Merkel to loosen Germany's tough firing laws
9 November 2005, BERLIN - Germany's planned grand coalition under Angela Merkel will loosen the country's tough laws on sacking workers but not eliminate the regulations which trade unions strongly defend and business leaders criticize, sources said Wednesday.
9 November 2005
BERLIN - Germany's planned grand coalition under Angela Merkel will loosen the country's tough laws on sacking workers but not eliminate the regulations which trade unions strongly defend and business leaders criticize, sources said Wednesday.
The future government plans to extend to 24 months the present six-month probation period during which workers can be fired and are not protected by the laws which otherwise making shedding labour difficult and expensive in Germany.
As part of the reform, the present system of allowing limited two- year contracts will be eliminated.
Business leaders have long argued that sacking laws hinder job creation because companies fear they then cannot reduce their workforce when there is a downturn. As a result, German workers put in millions of hours of overtime each year.
But unions say protection against sacking is an elementary right of workers and that getting rid of it would not create any new jobs.
Meanwhile, amid growing alarm over planned tax increases, Merkel is poised to clinch a grand coalition deal with the Social Democrats by the end of this week, senior officials taking part in talks said.
"We want to finish up on Friday - not today," said outgoing Social Democratic (SPD) leader Franz Muentefering who is set to be Merkel's vice-chancellor and labour minister in the planned government with her Christian Democratic alliance (CDU/CSU).
Under an agreed timetable, the CDU, CSU and SPD are supposed to approve the coalition pact at separate party conventions on Monday November 14.
Merkel will then formally be elected by parliament as Germany's first woman leader on November 22.
But in the rush to clinch an agreement, all the parties appear set to break their campaign promises on tax issues.
Germany's biggest selling tabloid Bild ran a front-page story showing Merkel, Muentefering and Bavarian Premier Edmund Stoiber with Pinocchio-style noses and the caption: "Will the tax liars be punished?"
The Berliner Kurier newspaper termed tax moves "Merkel's torture chamber" and published a photo-montage of a black-hooded Merkel holding an axe.
"Economic growth?

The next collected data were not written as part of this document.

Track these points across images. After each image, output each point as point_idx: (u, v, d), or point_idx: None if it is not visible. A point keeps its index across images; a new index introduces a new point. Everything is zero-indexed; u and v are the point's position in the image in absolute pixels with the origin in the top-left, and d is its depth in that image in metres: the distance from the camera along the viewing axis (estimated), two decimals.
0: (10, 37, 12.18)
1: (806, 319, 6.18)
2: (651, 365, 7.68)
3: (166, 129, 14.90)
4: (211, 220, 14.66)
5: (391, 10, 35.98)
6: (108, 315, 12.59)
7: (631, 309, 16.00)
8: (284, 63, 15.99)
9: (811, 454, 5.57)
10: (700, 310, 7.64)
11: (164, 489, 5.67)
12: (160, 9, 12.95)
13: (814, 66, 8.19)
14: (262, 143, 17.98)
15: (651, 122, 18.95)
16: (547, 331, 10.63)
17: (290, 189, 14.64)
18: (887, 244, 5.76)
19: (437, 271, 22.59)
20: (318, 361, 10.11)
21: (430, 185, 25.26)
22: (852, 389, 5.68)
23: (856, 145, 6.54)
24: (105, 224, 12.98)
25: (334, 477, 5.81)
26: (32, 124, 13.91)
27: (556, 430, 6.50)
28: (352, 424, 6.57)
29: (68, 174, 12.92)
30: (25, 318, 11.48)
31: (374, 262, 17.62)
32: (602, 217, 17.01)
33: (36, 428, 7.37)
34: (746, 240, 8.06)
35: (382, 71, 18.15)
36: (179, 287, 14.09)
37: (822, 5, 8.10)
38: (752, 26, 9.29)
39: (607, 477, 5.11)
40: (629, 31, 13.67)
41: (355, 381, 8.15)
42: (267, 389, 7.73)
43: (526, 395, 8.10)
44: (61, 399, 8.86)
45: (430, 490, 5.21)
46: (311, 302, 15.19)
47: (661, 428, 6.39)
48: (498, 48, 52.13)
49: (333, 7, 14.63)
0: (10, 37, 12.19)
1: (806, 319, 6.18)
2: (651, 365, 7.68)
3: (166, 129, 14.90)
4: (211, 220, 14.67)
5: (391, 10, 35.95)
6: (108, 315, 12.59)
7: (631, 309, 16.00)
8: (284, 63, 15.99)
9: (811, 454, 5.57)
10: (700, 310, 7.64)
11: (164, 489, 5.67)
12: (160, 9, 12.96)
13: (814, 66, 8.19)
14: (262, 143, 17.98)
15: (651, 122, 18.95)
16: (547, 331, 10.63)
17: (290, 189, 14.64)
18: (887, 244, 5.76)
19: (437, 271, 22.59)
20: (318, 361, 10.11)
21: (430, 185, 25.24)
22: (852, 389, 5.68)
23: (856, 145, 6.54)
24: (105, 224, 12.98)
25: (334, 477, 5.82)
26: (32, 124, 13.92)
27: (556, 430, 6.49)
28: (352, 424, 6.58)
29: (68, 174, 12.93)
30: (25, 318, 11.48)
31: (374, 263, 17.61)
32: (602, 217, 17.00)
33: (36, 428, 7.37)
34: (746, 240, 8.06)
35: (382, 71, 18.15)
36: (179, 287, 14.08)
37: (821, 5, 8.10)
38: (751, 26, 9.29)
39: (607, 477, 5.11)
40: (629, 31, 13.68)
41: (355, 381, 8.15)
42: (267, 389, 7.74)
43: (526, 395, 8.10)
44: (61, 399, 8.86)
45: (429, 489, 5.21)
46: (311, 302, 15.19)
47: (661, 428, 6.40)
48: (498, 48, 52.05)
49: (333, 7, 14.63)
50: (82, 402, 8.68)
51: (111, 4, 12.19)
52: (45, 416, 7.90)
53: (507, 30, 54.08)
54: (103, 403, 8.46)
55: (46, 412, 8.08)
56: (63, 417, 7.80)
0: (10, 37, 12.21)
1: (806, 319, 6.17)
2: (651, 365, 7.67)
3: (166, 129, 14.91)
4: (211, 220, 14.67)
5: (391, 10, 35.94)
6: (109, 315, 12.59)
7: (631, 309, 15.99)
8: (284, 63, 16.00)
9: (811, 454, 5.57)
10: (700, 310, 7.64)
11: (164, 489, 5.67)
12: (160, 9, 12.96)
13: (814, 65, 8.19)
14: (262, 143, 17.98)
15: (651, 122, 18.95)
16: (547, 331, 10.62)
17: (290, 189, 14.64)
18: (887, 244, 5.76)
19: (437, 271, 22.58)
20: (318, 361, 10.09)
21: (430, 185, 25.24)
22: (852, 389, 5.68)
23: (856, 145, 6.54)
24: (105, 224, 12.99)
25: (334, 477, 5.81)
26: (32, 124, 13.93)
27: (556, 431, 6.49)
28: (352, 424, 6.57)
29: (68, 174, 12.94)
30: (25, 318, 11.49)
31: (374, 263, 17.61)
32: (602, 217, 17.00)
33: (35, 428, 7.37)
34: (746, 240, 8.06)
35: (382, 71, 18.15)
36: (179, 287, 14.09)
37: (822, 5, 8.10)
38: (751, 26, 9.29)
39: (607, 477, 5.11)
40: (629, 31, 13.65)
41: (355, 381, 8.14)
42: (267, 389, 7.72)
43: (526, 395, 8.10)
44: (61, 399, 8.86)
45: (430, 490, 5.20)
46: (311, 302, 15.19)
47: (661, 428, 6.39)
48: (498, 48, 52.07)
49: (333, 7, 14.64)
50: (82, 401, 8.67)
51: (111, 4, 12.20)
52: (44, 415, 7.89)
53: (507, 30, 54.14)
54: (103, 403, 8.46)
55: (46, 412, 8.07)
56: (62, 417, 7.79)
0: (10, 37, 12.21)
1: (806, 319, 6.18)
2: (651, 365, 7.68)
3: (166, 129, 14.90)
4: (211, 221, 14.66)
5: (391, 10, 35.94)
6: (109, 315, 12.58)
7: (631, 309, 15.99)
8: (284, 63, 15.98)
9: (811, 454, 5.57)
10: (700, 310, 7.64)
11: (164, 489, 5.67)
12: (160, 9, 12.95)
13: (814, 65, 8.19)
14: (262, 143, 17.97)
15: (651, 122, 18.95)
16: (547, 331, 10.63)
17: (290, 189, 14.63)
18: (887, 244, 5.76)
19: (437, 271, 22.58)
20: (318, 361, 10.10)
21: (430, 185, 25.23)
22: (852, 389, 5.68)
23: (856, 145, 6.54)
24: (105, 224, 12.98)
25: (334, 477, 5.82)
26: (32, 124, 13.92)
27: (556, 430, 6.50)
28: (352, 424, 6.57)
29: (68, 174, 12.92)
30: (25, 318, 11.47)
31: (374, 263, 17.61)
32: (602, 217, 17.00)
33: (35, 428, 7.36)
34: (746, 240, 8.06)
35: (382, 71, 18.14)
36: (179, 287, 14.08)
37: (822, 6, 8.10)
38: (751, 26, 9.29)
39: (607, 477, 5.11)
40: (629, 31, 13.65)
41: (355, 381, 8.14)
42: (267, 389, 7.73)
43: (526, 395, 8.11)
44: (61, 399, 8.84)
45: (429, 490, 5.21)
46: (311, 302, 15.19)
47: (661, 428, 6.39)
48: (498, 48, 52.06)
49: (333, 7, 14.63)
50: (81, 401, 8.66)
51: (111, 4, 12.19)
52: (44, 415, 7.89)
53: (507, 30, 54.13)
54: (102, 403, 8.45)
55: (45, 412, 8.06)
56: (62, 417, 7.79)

It will be sabotaged by higher taxes," warned a commentary in the newspaper Die Welt.
Among the likely tax increases are:
- Raising value added tax (VAT) to 19 per cent from the current 16 per cent.
- Raising the income tax rate to 45 per cent from 42 per cent for people who are determined by the government to be "rich." The SPD wants singles earning over 130,000 euros (153,000 dollars) annually and married couples earning 260,000 euros to pay the higher rate.
In addition, the government plans to eliminate a tax break paid to commuters which reduces income tax.
Economists warn the moves will damage already weak domestic demand and could damage Germany's still weak economic recovery.
In a report to the government Wednesday, Germany's leading economic institutes - the so-called Five Wise Men - said they expected GDP to grow by just 1 per cent in 2006, a lower rate than recently downgraded official government projection of 1.2 per cent.
The report warned a VAT increase should only be imposed if the funds are used to cut non-wage labour costs which are widely seen as a cause of Germany's 11 per cent unemployment.
Merkel and the SPD also plan to raise the retirement age 67 years from the present 65 years on a step-by-step basis through 2030. This is aimed at bailing out the already creaking pay-as-you-go state pension system which faces a crisis due to Germany's low birth rate.